Valor: O Judiciário não tem um papel?
Maria Hermínia: O Congresso
ganhou poder para fazer política pública, e é importante que isso seja feito
com maior transparência. Eu acho que o Supremo de preferência deve ficar na sua
posição de garantidor da Constituição, dos direitos, das instituições democráticas,
e de alguma maneira, moderar o seu impulso de arbitrar políticas. Essas têm de
ser negociadas entre Executivo e legislativo - e numa democracia como a nossa,
mais negociadas ainda.
Valor: Do contrário, não havendo essa negociação,
acontece o quê?
Maria Hermínia: Não me atrevo a
prever.
Valor: Por vezes fazem aproximações da situação atual
daquela vivida pelo governo Dilma. A senhora acha que essa comparação é
cabível?
Maria Hermínia: Não tem nenhuma
razão para imaginar que esse governo não chegue ao final. Ele tem dificuldades,
não parece saber bem o que quer, mas não tem gente na rua pedindo impeachment
do presidente. No caso da Dilma houve um processo de mobilização contra o governo
a partir de 2014 e um enfrentamento entre o Executivo e o Legislativo que se
manifestou no confronto entre Dilma e Eduardo Cunha. Eu não acho que o governo
de hoje esteja buscando o confronto.
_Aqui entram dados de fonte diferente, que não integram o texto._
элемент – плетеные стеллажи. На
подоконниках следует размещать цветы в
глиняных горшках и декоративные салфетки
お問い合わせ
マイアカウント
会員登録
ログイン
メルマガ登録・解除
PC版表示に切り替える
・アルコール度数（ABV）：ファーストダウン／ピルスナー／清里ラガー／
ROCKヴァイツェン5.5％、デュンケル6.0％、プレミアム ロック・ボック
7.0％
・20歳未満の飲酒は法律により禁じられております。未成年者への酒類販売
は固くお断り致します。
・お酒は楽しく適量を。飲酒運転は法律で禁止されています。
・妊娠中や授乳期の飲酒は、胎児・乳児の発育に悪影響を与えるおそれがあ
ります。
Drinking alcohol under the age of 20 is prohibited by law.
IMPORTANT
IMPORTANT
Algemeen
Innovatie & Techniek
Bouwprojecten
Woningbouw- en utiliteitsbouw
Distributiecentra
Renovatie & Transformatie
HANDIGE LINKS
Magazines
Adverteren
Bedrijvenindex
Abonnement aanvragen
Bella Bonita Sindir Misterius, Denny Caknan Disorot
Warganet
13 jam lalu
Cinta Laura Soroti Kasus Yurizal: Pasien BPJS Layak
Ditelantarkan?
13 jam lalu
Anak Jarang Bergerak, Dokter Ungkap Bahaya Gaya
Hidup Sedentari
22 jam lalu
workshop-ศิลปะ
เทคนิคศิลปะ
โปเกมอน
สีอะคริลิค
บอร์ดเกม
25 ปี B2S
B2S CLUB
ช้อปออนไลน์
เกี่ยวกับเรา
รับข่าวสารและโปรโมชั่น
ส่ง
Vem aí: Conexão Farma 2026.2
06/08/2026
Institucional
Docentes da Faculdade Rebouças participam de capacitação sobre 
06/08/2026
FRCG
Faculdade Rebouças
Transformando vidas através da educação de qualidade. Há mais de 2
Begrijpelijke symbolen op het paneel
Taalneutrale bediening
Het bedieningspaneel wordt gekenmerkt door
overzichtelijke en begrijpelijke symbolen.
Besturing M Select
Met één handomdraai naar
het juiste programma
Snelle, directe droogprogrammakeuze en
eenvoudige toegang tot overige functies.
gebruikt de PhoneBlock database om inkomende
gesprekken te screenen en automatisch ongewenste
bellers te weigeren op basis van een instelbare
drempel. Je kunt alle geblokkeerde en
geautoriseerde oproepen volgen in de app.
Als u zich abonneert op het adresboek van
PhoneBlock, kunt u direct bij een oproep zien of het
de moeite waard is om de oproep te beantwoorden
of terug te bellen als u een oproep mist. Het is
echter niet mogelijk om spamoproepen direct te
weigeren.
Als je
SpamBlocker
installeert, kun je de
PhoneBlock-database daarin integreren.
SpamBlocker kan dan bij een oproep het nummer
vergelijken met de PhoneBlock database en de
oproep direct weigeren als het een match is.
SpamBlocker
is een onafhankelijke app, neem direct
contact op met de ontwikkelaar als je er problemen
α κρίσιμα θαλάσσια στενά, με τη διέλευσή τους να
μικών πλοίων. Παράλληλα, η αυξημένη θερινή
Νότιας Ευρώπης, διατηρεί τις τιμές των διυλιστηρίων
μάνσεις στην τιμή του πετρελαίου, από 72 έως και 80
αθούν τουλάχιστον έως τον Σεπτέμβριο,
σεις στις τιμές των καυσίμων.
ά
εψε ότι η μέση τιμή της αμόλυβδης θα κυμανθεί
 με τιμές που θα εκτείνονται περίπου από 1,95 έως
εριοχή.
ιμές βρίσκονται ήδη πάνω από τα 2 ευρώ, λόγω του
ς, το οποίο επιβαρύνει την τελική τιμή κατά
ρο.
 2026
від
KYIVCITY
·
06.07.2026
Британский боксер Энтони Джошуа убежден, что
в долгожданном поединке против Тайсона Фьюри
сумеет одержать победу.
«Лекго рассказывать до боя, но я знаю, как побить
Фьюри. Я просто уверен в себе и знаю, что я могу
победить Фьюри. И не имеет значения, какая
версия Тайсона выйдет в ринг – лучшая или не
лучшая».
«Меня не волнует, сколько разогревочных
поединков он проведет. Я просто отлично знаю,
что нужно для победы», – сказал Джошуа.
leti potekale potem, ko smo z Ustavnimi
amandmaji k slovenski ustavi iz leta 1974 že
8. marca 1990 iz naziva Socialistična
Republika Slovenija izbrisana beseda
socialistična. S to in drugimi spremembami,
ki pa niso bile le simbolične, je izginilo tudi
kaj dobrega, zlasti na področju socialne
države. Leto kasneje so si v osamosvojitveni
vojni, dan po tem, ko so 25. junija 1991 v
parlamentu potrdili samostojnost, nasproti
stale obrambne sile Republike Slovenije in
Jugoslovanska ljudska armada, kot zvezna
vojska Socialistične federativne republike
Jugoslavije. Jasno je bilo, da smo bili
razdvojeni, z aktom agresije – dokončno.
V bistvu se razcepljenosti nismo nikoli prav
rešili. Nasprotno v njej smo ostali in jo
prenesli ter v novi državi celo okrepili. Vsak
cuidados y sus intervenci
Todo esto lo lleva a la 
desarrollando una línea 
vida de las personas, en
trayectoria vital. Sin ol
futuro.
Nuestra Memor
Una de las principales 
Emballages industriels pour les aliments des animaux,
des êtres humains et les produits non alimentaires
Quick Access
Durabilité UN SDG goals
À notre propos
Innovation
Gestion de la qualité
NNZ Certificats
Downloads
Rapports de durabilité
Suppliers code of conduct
A literatura de ciência política sobre o
assunto diz que um governo está sujeito a impeachment - ou a golpes - quando
perde o escudo parlamentar e quando tem mobilização na rua pedindo sua
derrubada. Não vejo nem uma coisa nem outra. Eu vejo um governo apagado, apesar
dos êxitos que tem tido.
Valor: Que êxitos?
Maria Hermínia: Ele conseguiu aprovar a reforma tributária, que é um tema que está aí na agenda da década e ninguém consegue fazer. Ele teve duas vitórias difíceis, o arcabouço fiscal e a reforma tributária. São êxitos importantes mais a médio prazo, são mais estruturais. O governo fez alguns programas importantes, o como o Desenrola, e Pé de Meia. Eu não vejo uma situação como a da Dilma. Vejo um governo limitado pela configuração de forças no Congresso, por alguma perda de apoio na opinião pública e por suas fragilidades internas, localizadas no coração do governo, no Palácio do Planalto.